WHAT YOU HAVE TO DO »
After reading the lines below, count those that contain "moved" and give the count alone.
╭─ PROVIDED MATERIAL
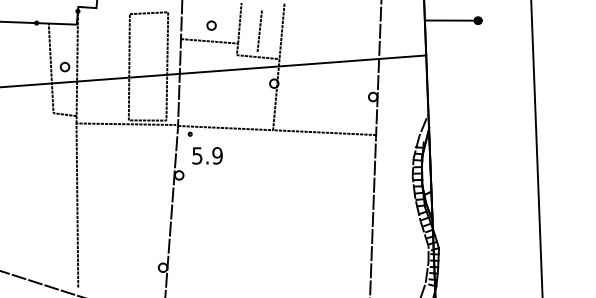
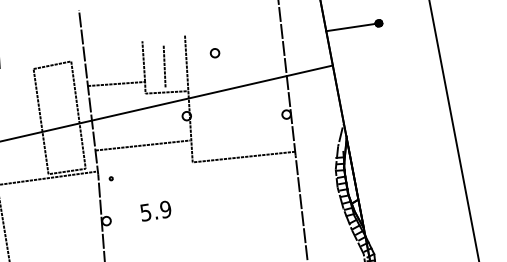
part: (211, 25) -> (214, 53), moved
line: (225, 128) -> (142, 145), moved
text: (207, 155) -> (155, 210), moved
╰─
╭─ PROVIDED MATERIAL
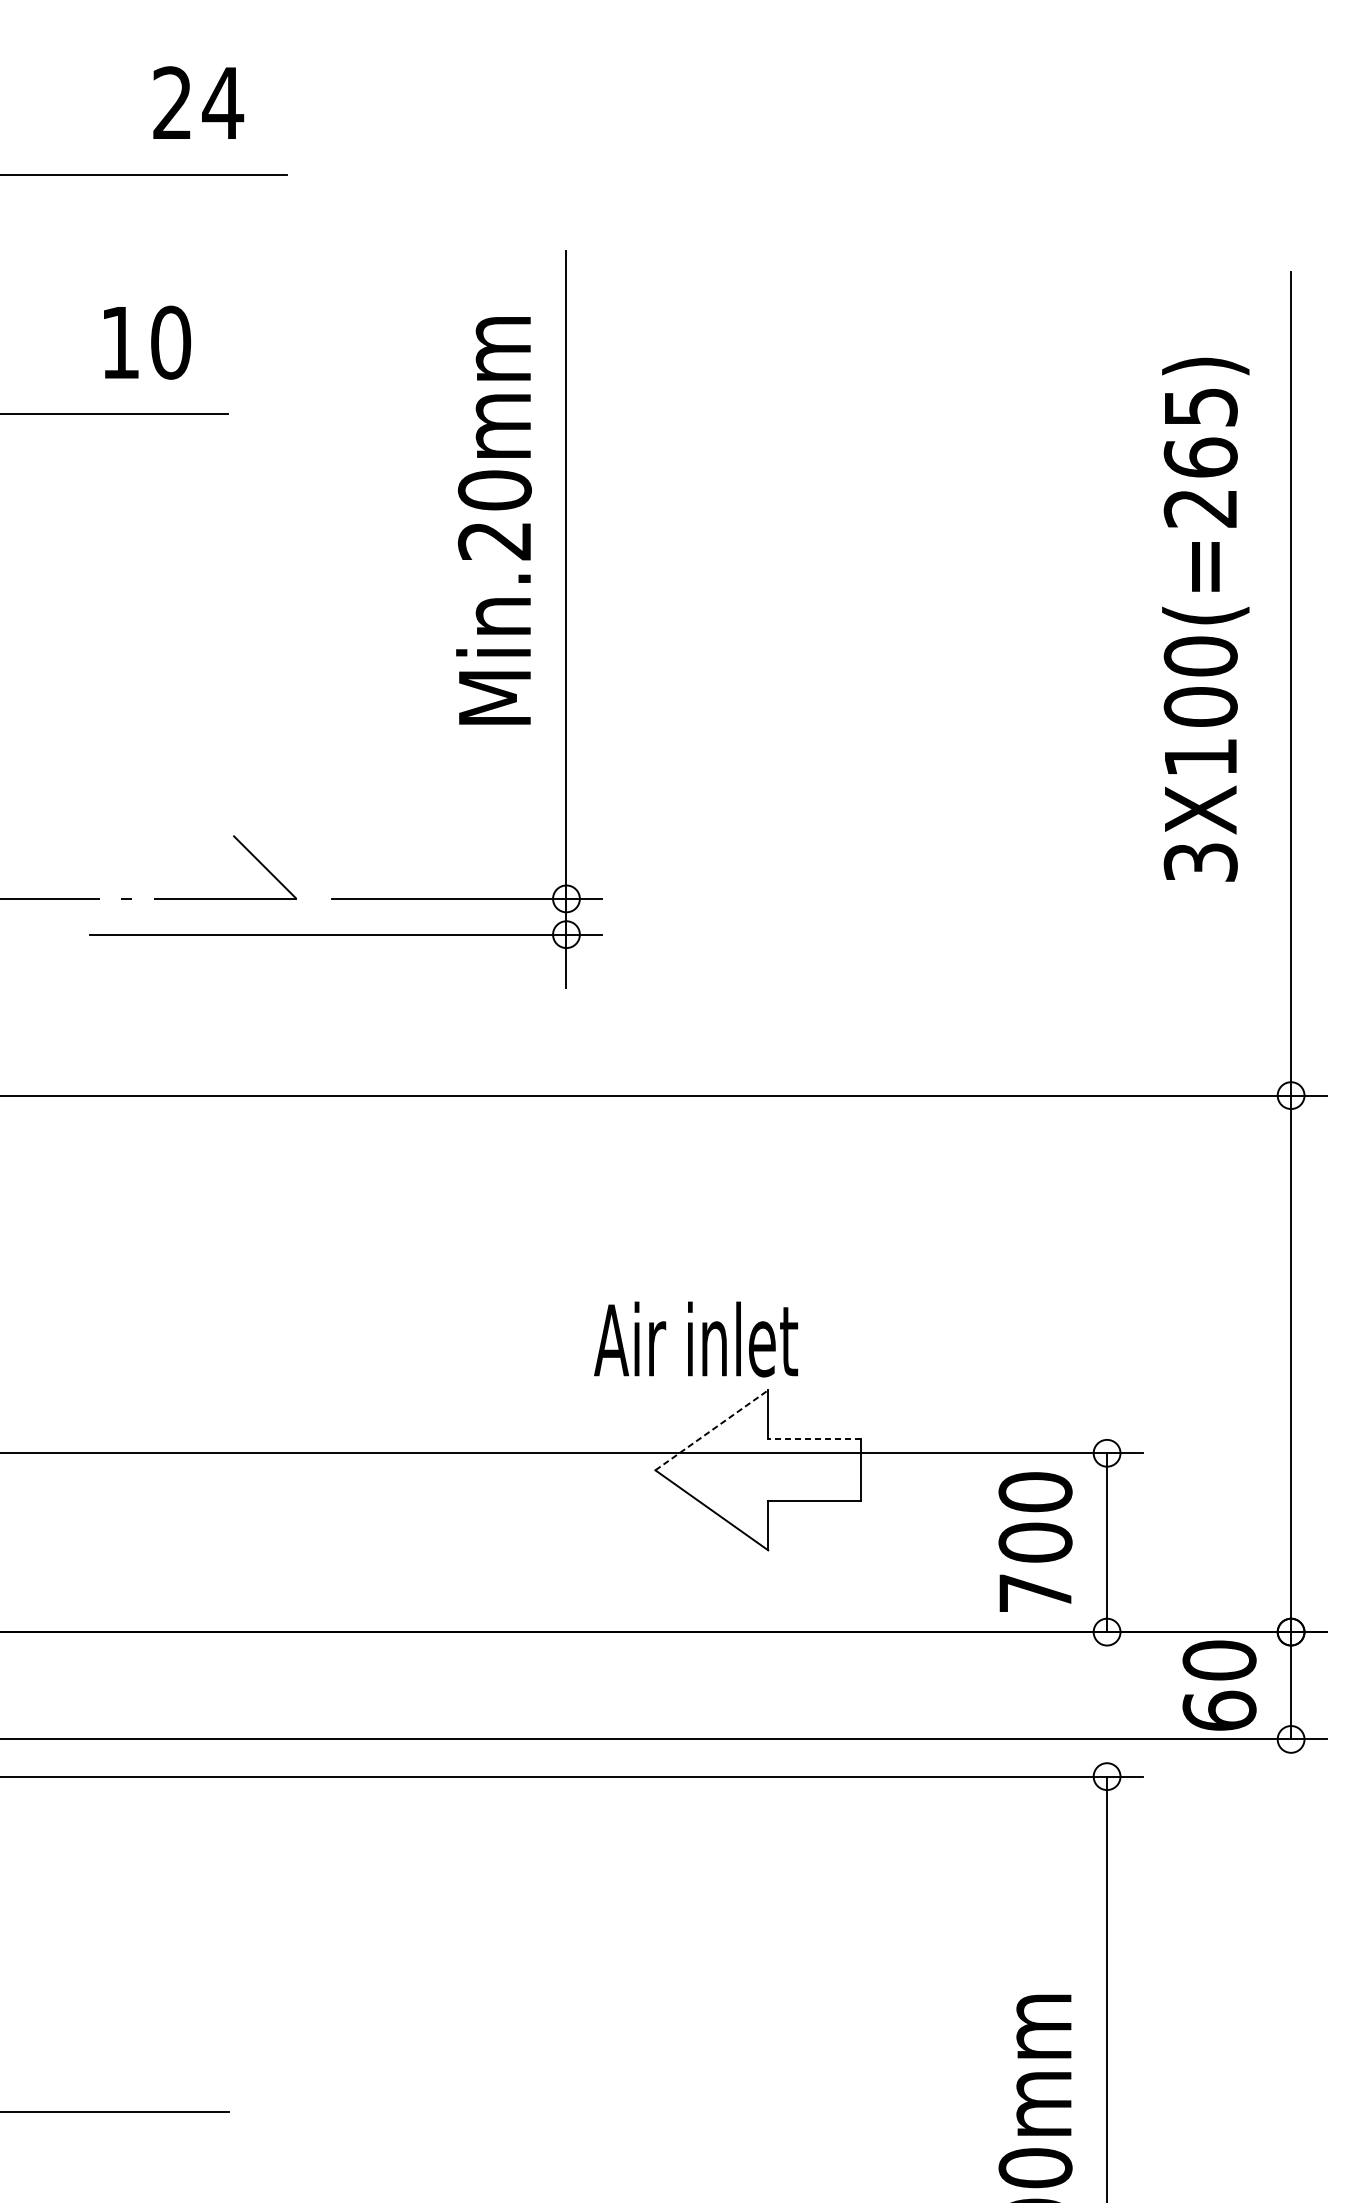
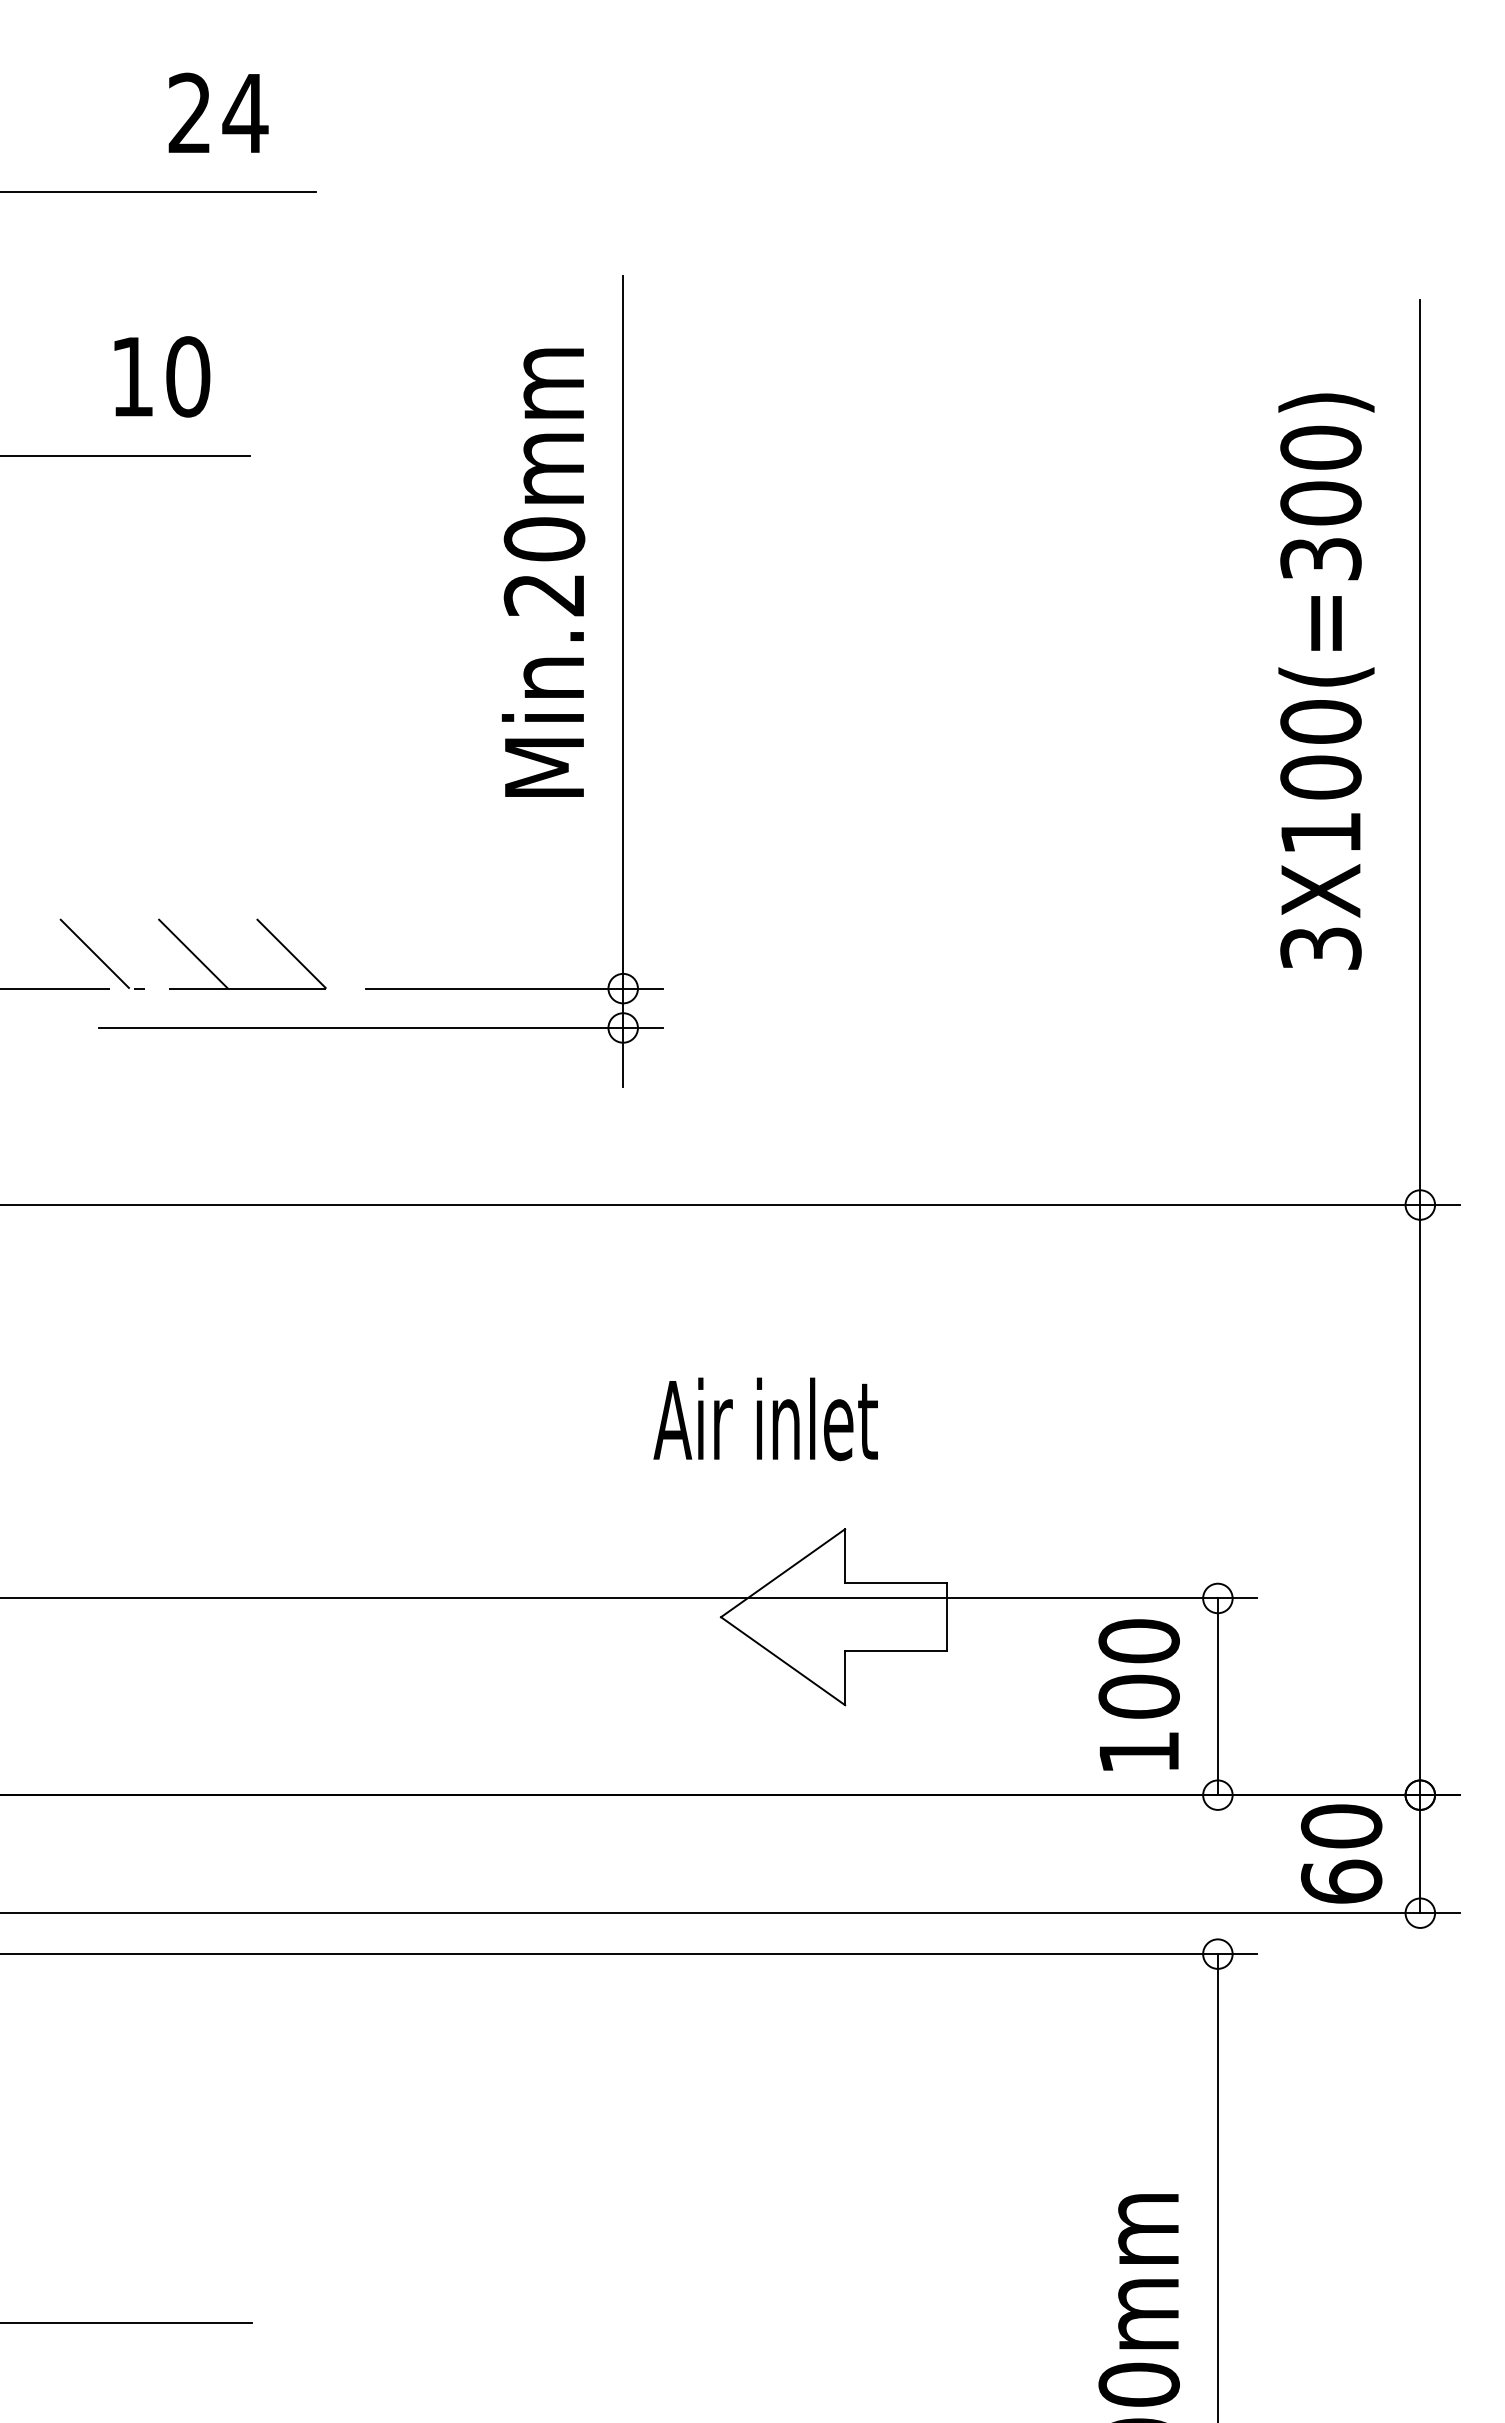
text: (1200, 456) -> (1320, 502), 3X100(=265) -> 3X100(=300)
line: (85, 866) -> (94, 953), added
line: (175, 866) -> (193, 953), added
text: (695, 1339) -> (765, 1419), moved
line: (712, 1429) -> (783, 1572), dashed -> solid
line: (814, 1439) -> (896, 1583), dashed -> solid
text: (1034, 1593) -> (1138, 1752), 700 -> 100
╰─
╭─ PROVIDED MATERIAL
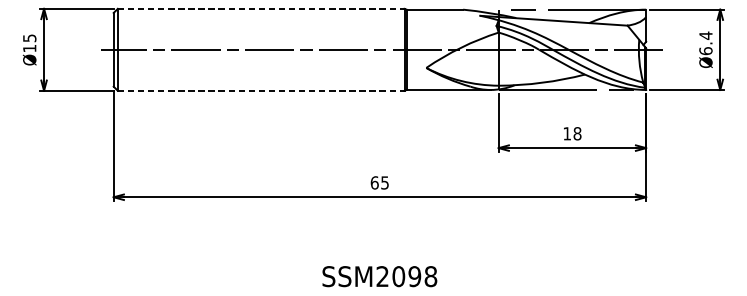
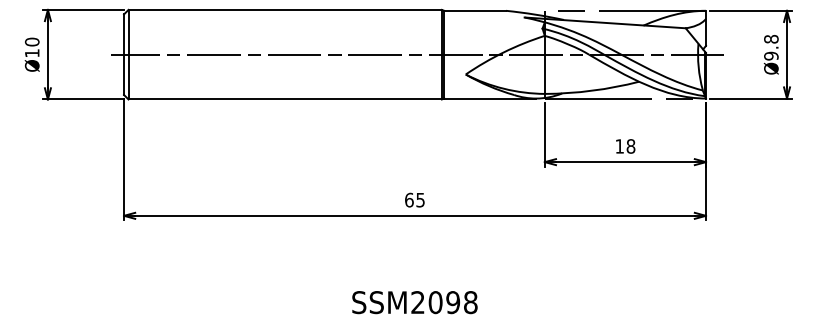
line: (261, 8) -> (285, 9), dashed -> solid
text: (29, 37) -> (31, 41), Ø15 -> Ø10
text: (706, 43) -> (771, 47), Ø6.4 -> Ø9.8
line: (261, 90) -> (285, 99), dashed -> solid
╰─
ANSWER SPACE »
4